DATA:
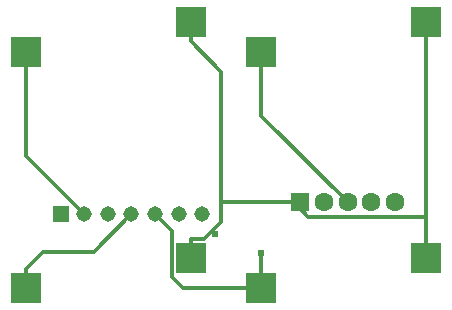
<source format=gbl>
G04 Layer: BottomLayer*
G04 EasyEDA v6.5.47, 2024-10-10 17:33:07*
G04 1afe02ac590648b8963bdaa5cf7a1cf7,02b1cd47abf14eeea88f237cf3128960,10*
G04 Gerber Generator version 0.2*
G04 Scale: 100 percent, Rotated: No, Reflected: No *
G04 Dimensions in millimeters *
G04 leading zeros omitted , absolute positions ,4 integer and 5 decimal *
%FSLAX45Y45*%
%MOMM*%

%AMMACRO1*21,1,$1,$2,0,0,$3*%
%ADD10C,0.3000*%
%ADD11R,2.5500X2.5000*%
%ADD12MACRO1,1.3081X1.3081X-90.0000*%
%ADD13C,1.3081*%
%ADD14MACRO1,1.6X1.6X-90.0000*%
%ADD15C,1.6000*%
%ADD16C,0.6100*%

%LPD*%
D10*
X2423769Y14336110D02*
G01*
X2449093Y14310786D01*
X2247900Y14269714D02*
G01*
X2357374Y14269714D01*
X2423769Y14336110D01*
X2423769Y14336110D02*
G01*
X2505075Y14417415D01*
X2505075Y14579594D01*
X2247900Y14109669D02*
G01*
X2247900Y14269714D01*
X2505075Y14579594D02*
G01*
X2505075Y15686349D01*
X2247900Y15943524D01*
X3059938Y14579594D02*
G01*
X2505075Y14579594D01*
X2247900Y16103569D02*
G01*
X2247900Y15943524D01*
X4241800Y14454931D02*
G01*
X4241800Y16103594D01*
X4241800Y14109669D02*
G01*
X4241800Y14454931D01*
X3117468Y14579594D02*
G01*
X3242132Y14454931D01*
X4241800Y14454931D01*
X3117468Y14579594D02*
G01*
X3059938Y14579594D01*
X3175000Y14579594D02*
G01*
X3117468Y14579594D01*
X850900Y13855669D02*
G01*
X850900Y14015714D01*
X1744598Y14477994D02*
G01*
X1428851Y14162247D01*
X997432Y14162247D01*
X850900Y14015714D01*
X2844800Y14015714D02*
G01*
X2844800Y14150258D01*
X2844800Y13855669D02*
G01*
X2844800Y14015714D01*
X1944598Y14477994D02*
G01*
X2085213Y14337380D01*
X2085213Y13949497D01*
X2179040Y13855669D01*
X2844800Y13855669D01*
X3574999Y14579594D02*
G01*
X2844800Y15309794D01*
X2844800Y15849594D01*
X1344599Y14477994D02*
G01*
X850900Y14971694D01*
X850900Y15849569D01*
D11*
G01*
X850900Y15849574D03*
G01*
X2247900Y16103574D03*
G01*
X2844800Y15849600D03*
G01*
X4241800Y16103600D03*
G01*
X850900Y13855674D03*
G01*
X2247900Y14109674D03*
G01*
X2844800Y13855674D03*
G01*
X4241800Y14109674D03*
D12*
G01*
X1144600Y14478000D03*
D13*
G01*
X1344599Y14478000D03*
G01*
X1544599Y14478000D03*
G01*
X1944598Y14478000D03*
G01*
X1744598Y14478000D03*
G01*
X2144598Y14478000D03*
G01*
X2344597Y14478000D03*
D14*
G01*
X3175000Y14579600D03*
D15*
G01*
X3374999Y14579600D03*
G01*
X3574999Y14579600D03*
G01*
X3774998Y14579600D03*
G01*
X3974998Y14579600D03*
D16*
G01*
X2449093Y14310791D03*
G01*
X2844800Y14150263D03*
M02*

</source>
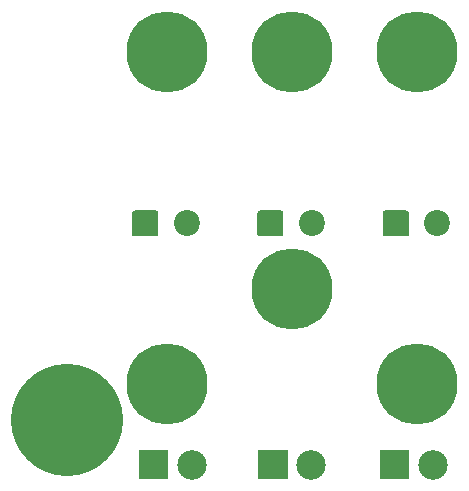
<source format=gbl>
G04 start of page 2 for group 10 layer_idx 1 *
G04 Title: (unknown), bottom_copper *
G04 Creator: pcb-rnd 2.2.1 *
G04 CreationDate: 2020-06-04 21:46:31 UTC *
G04 For:  *
G04 Format: Gerber/RS-274X *
G04 PCB-Dimensions: 500000 500000 *
G04 PCB-Coordinate-Origin: lower left *
%MOIN*%
%FSLAX25Y25*%
%LNBOTTOM_COPPER_NONE_10*%
%ADD30C,0.0394*%
%ADD29C,0.0591*%
%ADD28C,0.3150*%
%ADD27C,0.1285*%
%ADD26C,0.0866*%
%ADD25C,0.0984*%
%ADD24C,0.0001*%
%ADD23C,0.3740*%
%ADD22C,0.2700*%
%ADD21C,0.0200*%
G54D21*X248425Y172480D02*Y172441D01*
X208465Y92126D02*X208465Y92126D01*
X234646Y172480D02*X234488D01*
X248228Y92126D02*X248228Y92126D01*
G54D22*X241929Y229528D03*
X200197D03*
X283661Y229488D03*
G54D23*X166929Y107087D03*
G54D22*X241929Y150787D03*
X200197Y119094D03*
X283661Y119055D03*
G54D24*G36*
X271063Y97047D02*X280905D01*
Y87205D01*
X271063D01*
Y97047D01*
G37*
G54D25*X288780Y92126D03*
G54D24*G36*
X280738Y176029D02*X280678Y176330D01*
X280507Y176585D01*
X280252Y176756D01*
X279951Y176816D01*
X272864D01*
X272563Y176756D01*
X272307Y176585D01*
X272136Y176330D01*
X272077Y176029D01*
Y168942D01*
X272136Y168641D01*
X272307Y168385D01*
X272563Y168215D01*
X272864Y168155D01*
X279951D01*
X280252Y168215D01*
X280507Y168385D01*
X280678Y168641D01*
X280738Y168942D01*
Y176029D01*
G37*
G54D26*X290187Y172485D03*
G54D24*G36*
X190748Y97047D02*X200591D01*
Y87205D01*
X190748D01*
Y97047D01*
G37*
G36*
X197244Y176024D02*X197184Y176325D01*
X197013Y176580D01*
X196758Y176751D01*
X196457Y176811D01*
X189370D01*
X189069Y176751D01*
X188813Y176580D01*
X188643Y176325D01*
X188583Y176024D01*
Y168937D01*
X188643Y168636D01*
X188813Y168380D01*
X189069Y168210D01*
X189370Y168150D01*
X196457D01*
X196758Y168210D01*
X197013Y168380D01*
X197184Y168636D01*
X197244Y168937D01*
Y176024D01*
G37*
G54D26*X206693Y172480D03*
G54D25*X208465Y92126D03*
G54D24*G36*
X230512Y97047D02*X240354D01*
Y87205D01*
X230512D01*
Y97047D01*
G37*
G36*
X238976Y176024D02*X238916Y176325D01*
X238746Y176580D01*
X238490Y176751D01*
X238189Y176811D01*
X231102D01*
X230801Y176751D01*
X230546Y176580D01*
X230375Y176325D01*
X230315Y176024D01*
Y168937D01*
X230375Y168636D01*
X230546Y168380D01*
X230801Y168210D01*
X231102Y168150D01*
X238189D01*
X238490Y168210D01*
X238746Y168380D01*
X238916Y168636D01*
X238976Y168937D01*
Y176024D01*
G37*
G54D26*X248425Y172480D03*
G54D25*X248228Y92126D03*
G54D27*G54D28*G54D27*G54D29*G54D30*G54D29*G54D30*G54D29*G54D30*G54D29*M02*

</source>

DIRECTIONS FOR THIS TASK: Supply only the number of lines above in which "Dimensions" occurs.

PROBLEM SOLUTION: 2